# Help!!! Wanted Porcupine



## raybies9 (Apr 28, 2009)

Hi,

I'm looking to get a porcupine. I am having trouble finding where to get one from. I really like the idea of getting an African Crested Porcupine, but we really don't have the space. Can anyone recommend a smaller, similar looking species and where to get one from? I'm based in Bucks, Uk.

Any help would be greatly appreciated.

Ray


----------



## farmercoope (Aug 19, 2008)

Contact Nerys on here, shes part of TSKA exotics and may be able to help you!


----------



## BlackRose (Jul 8, 2007)

dont you need a liscence for those? wouldnt like to be near those quills!


----------



## raybies9 (Apr 28, 2009)

No don't need a license. Cheers for advice, have contacted TSKA. Waiting to hear back. Any further info will be much appreciated.


----------



## KJ Exotics (Jun 16, 2007)

I know of a pair for sale but not cheap etc. 

What do you know about them, what will the diet be off, and where will you be housing ?


----------



## raybies9 (Apr 28, 2009)

It depends what type of porcupine they are. I am looking to keep it as an indoor pet, housed in an appropriate size cage. I am looking for a small breed as I don't have enough space to accommodate an African or Indian crested porcupine.


----------



## TSKA Rory Matier (May 27, 2007)

To the O/P, have answered your email contact form.

Regards Rory


----------



## KJ Exotics (Jun 16, 2007)

They are Common White Tailed Porcupines.

RECORDS SUPPLIED:

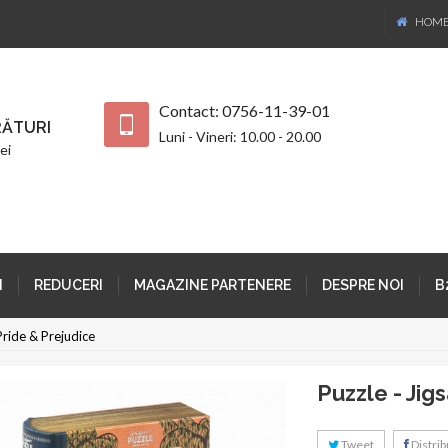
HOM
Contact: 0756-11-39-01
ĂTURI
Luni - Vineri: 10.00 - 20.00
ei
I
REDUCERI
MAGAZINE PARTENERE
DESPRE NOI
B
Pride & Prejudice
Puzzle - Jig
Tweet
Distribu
---
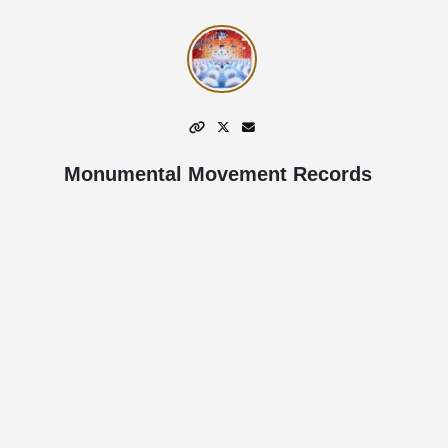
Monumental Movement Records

EXERCISE GOAL:
Reproduce the stretch of the porcupine forum thread from "# Help!!! Wanted" through "be greatly appreciated.".

EXERCISE RESULT:
# Help!!! Wanted Porcupine



## raybies9 (Apr 28, 2009)

Hi,

I'm looking to get a porcupine. I am having trouble finding where to get one from. I really like the idea of getting an African Crested Porcupine, but we really don't have the space. Can anyone recommend a smaller, similar looking species and where to get one from? I'm based in Bucks, Uk.

Any help would be greatly appreciated.